RECORD SET:
┌──
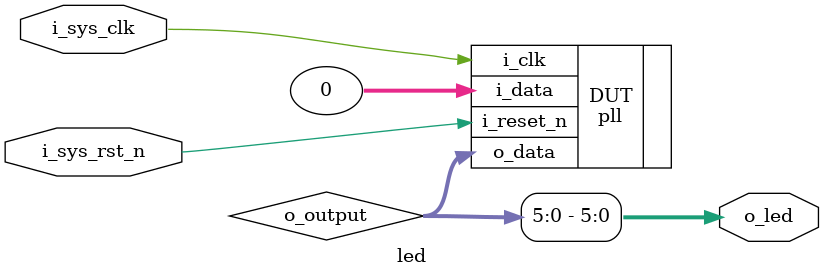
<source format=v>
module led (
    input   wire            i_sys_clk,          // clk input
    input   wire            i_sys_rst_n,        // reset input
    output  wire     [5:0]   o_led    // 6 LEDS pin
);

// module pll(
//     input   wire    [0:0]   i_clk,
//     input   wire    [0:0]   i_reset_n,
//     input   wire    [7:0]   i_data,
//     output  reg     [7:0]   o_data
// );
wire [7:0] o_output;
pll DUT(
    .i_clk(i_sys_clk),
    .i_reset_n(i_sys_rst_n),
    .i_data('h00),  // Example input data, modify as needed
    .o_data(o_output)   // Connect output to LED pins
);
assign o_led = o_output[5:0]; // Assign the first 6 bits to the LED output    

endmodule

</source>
└──
┌──
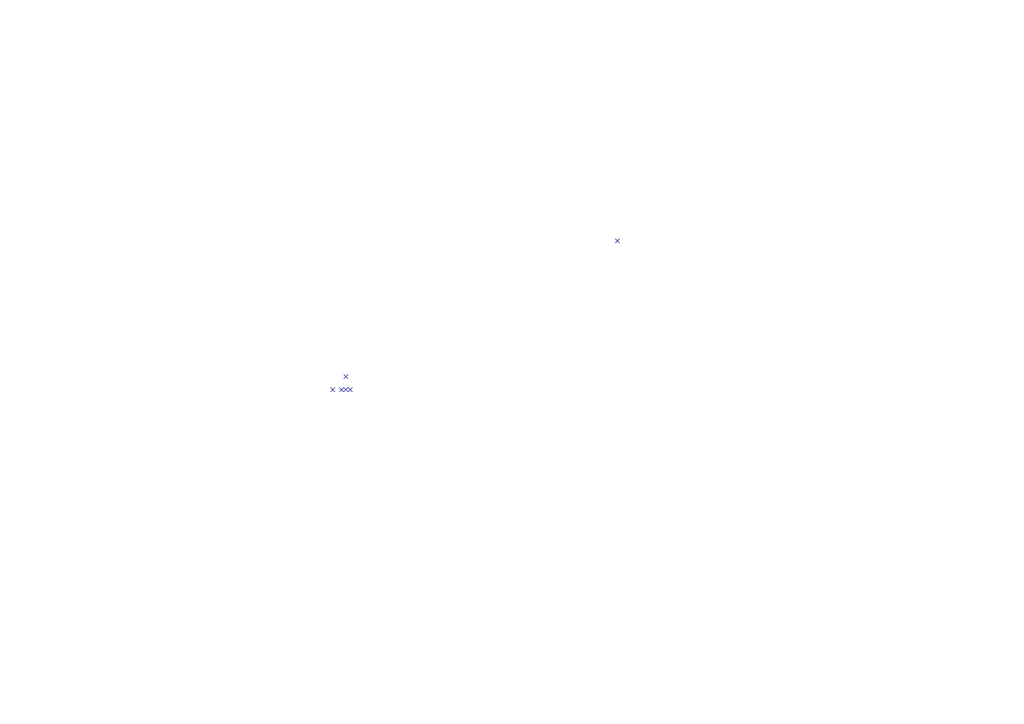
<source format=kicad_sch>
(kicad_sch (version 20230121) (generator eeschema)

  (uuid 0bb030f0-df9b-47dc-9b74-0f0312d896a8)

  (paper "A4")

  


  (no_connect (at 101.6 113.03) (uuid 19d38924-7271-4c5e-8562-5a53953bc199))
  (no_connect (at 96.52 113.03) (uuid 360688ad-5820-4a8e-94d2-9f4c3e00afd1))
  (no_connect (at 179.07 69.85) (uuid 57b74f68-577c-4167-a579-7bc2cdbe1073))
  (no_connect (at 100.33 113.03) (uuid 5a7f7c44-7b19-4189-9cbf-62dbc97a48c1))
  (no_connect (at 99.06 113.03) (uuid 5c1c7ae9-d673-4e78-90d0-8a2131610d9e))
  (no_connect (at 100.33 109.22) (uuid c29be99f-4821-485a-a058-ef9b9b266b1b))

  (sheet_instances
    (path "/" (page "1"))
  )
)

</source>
└──
WHAT IS EXPECTED:
Copy out the lines above with "input" in them.

TASK SOLUTION:
    input   wire            i_sys_clk,          // clk input
    input   wire            i_sys_rst_n,        // reset input
//     input   wire    [0:0]   i_clk,
//     input   wire    [0:0]   i_reset_n,
//     input   wire    [7:0]   i_data,
    .i_data('h00),  // Example input data, modify as needed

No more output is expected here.